Personal information
- Born: 20 October 1980 (age 45)
- Original team: Claremont (WAFL)
- Debut: Round 4, 19 April 2003, Melbourne vs. Geelong, at Skilled Stadium
- Height: 191 cm (6 ft 3 in)
- Weight: 90 kg (198 lb)

Playing career^{1}
- Years: Club / Games (Goals)
- 2003–2008: Melbourne / 71 (1)
- ^{1} Playing statistics correct to the end of 2008.

= Nathan Carroll =

Australian rules footballer

Nathan Carroll (born 20 October 1980) is a former Australian rules footballer who played for Melbourne in the Australian Football League (AFL).

Carroll was recruited to the Fremantle Football Club from Claremont in the 2000 Rookie draft and stayed on the rookie list for one season (2000) before being delisted.

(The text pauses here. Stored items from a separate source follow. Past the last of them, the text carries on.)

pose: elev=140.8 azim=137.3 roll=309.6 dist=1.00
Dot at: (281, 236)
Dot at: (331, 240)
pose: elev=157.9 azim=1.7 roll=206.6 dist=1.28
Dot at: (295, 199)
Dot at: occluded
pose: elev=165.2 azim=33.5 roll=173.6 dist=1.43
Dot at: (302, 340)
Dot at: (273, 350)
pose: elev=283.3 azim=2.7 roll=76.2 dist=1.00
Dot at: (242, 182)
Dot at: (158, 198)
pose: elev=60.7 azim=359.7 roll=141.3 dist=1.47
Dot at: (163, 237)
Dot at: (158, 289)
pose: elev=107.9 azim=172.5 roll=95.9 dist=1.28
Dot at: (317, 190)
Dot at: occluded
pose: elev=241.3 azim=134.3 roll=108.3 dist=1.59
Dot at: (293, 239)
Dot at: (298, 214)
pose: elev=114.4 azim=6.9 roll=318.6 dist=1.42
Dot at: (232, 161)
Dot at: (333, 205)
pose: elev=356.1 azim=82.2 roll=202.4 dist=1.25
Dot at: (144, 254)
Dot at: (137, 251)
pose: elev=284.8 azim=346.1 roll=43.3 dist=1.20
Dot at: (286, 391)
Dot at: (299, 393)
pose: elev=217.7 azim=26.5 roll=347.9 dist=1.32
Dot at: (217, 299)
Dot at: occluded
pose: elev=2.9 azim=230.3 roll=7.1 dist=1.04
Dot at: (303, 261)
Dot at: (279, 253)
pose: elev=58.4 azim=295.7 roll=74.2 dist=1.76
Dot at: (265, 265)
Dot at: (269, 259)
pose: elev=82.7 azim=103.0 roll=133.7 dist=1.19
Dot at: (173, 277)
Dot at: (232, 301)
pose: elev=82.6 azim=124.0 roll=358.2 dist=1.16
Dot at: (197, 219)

A defender, he was selected by Melbourne in the 2003 Rookie Draft and he made his AFL debut that season. After playing only eleven games in his first two seasons, 2005 loomed as an important year for Carroll. He made his way into the team late in the season, before an injury in the Round 18 loss to St Kilda sidelined him for two weeks. He was recalled for the last three games of Melbourne's season.

He underwent surgery on his shoulder at the end of the 2005 season.

In 2006, Carroll was a much improved player and played all 24 games in easily his best season to date. In the elimination final, he managed to keep Fraser Gehrig goalless after Gehrig had kicked three goals in the first quarter.

Nathan Carroll was delisted by Melbourne at the end of the 2008 season.

His older brother, Trent Carroll, was on the senior lists at Fremantle and West Coast for several seasons.

In 2010, while working and living in Melbourne, and working in Western Australia, Carroll has joined the St Kilda City Football Club in the Southern Football League.